===== Records shown

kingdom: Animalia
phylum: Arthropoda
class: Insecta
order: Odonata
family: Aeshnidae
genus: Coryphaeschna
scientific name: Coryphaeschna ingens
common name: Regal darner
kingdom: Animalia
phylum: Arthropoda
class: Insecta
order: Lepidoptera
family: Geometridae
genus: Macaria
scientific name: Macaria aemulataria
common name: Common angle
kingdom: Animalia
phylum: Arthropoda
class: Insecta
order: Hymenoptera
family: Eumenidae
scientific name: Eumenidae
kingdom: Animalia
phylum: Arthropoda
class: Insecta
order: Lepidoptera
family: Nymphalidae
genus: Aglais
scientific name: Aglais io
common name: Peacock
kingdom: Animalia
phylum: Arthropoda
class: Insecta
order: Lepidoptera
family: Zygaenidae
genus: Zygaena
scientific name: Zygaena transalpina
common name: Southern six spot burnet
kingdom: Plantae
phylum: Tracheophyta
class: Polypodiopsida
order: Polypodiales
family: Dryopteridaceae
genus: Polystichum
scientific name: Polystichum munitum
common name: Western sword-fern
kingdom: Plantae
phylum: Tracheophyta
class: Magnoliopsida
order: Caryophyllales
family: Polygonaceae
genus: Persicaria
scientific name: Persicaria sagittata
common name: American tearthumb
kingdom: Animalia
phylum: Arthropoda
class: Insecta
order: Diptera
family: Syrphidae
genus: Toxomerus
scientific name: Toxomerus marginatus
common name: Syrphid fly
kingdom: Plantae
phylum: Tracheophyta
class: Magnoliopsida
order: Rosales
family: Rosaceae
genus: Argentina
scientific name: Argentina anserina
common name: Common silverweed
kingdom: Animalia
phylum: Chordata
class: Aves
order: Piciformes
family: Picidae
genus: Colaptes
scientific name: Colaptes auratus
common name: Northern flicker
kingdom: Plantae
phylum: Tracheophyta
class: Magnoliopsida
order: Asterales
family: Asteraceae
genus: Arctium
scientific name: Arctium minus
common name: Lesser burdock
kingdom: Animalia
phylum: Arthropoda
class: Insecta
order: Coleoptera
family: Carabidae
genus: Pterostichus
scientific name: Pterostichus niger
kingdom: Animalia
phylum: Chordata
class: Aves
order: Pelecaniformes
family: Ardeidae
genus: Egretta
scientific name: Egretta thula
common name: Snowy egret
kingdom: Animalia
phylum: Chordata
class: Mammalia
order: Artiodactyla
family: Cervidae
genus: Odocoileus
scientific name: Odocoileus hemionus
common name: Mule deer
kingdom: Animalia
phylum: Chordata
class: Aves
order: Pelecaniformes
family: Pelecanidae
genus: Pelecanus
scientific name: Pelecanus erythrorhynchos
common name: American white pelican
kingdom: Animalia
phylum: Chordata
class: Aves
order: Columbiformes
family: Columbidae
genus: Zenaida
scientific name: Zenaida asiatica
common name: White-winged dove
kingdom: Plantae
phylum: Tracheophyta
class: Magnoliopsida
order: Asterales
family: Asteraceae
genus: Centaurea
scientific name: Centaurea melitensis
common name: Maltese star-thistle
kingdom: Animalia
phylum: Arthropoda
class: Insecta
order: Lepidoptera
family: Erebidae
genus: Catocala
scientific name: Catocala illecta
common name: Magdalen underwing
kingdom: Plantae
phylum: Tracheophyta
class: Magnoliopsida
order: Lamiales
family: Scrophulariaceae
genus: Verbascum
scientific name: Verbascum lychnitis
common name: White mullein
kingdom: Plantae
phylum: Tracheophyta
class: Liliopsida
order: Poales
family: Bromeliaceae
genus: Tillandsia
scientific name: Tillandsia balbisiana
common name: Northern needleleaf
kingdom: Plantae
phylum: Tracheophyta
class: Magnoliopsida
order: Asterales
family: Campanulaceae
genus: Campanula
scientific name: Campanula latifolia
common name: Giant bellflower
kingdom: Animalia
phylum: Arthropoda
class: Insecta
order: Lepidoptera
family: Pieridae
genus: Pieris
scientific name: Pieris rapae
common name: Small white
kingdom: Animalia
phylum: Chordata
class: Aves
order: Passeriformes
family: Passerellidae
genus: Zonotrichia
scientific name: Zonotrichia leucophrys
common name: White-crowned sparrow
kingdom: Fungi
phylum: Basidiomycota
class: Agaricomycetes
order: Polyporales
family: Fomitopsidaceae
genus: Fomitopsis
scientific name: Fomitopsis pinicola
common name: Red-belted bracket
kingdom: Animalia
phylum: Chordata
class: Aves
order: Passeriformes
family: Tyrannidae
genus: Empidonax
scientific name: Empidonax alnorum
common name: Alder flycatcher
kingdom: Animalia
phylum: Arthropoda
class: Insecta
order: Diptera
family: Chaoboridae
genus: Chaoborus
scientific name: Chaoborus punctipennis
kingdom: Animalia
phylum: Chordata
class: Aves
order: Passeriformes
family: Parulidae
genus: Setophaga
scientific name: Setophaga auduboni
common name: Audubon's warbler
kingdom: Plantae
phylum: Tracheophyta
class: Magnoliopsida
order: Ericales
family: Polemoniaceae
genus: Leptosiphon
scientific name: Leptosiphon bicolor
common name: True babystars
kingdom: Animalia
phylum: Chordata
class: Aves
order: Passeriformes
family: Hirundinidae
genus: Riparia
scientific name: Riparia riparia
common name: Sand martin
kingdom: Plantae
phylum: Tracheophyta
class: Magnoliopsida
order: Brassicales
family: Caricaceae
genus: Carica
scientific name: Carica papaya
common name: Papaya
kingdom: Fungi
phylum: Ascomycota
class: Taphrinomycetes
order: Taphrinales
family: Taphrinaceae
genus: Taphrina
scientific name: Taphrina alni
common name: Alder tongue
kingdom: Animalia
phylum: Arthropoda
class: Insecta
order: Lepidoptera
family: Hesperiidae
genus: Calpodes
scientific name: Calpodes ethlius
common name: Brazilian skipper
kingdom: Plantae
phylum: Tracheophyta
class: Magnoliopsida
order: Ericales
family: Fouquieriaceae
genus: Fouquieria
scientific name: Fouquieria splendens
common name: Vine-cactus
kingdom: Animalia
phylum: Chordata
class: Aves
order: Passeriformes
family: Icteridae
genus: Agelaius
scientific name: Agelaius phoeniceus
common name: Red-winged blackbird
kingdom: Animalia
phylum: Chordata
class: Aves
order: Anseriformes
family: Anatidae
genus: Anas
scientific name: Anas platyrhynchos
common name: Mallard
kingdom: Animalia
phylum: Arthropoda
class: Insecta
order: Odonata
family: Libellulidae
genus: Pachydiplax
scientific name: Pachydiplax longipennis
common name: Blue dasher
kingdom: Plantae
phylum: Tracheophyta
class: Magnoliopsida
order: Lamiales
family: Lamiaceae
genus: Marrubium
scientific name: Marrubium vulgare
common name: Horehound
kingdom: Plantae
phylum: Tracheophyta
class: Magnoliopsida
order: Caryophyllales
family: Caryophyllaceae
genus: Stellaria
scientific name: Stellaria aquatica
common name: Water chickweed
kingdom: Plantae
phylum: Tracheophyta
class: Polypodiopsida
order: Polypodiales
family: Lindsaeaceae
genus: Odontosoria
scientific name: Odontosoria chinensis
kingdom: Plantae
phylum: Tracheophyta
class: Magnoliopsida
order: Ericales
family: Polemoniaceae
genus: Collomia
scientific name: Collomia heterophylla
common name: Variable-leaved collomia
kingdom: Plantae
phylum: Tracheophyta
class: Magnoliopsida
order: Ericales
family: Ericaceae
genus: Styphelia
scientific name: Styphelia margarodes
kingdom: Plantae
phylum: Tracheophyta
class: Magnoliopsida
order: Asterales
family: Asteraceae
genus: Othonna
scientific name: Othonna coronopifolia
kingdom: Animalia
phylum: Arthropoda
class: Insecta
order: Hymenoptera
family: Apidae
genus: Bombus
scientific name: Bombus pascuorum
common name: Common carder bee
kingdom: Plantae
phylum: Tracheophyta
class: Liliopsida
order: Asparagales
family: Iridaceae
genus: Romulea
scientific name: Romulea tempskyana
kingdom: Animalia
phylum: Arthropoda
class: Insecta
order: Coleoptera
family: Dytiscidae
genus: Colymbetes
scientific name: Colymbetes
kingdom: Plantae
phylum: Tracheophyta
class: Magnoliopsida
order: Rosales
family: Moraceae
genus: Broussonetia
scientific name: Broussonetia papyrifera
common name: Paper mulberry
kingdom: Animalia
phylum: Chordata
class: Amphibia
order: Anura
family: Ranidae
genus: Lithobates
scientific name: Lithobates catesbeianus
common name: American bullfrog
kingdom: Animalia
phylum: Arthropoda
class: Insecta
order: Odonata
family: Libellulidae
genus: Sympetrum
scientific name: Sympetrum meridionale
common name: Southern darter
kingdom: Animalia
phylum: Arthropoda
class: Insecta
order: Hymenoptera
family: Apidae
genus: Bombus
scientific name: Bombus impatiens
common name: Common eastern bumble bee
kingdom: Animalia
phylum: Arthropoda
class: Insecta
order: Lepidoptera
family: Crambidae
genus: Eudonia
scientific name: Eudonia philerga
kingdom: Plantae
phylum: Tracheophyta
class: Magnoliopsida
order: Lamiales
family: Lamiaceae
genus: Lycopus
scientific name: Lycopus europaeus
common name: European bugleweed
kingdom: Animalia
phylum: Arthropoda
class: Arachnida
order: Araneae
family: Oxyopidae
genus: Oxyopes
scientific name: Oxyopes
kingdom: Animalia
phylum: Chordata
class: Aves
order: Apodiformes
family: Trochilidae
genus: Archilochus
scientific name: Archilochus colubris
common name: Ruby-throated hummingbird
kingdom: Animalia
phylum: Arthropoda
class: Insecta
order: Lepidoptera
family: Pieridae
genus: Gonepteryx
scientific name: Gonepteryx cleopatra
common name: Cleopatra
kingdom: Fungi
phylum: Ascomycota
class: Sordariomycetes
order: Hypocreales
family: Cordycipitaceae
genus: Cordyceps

==========

Exercise requirements>
From the records above, copy out every line starting at the line containing "scientific name: Odocoileus hemionus" and ending after the line containing "genus: Zenaida". Reproduce each line word for word.

Answer to this exercise>
scientific name: Odocoileus hemionus
common name: Mule deer
kingdom: Animalia
phylum: Chordata
class: Aves
order: Pelecaniformes
family: Pelecanidae
genus: Pelecanus
scientific name: Pelecanus erythrorhynchos
common name: American white pelican
kingdom: Animalia
phylum: Chordata
class: Aves
order: Columbiformes
family: Columbidae
genus: Zenaida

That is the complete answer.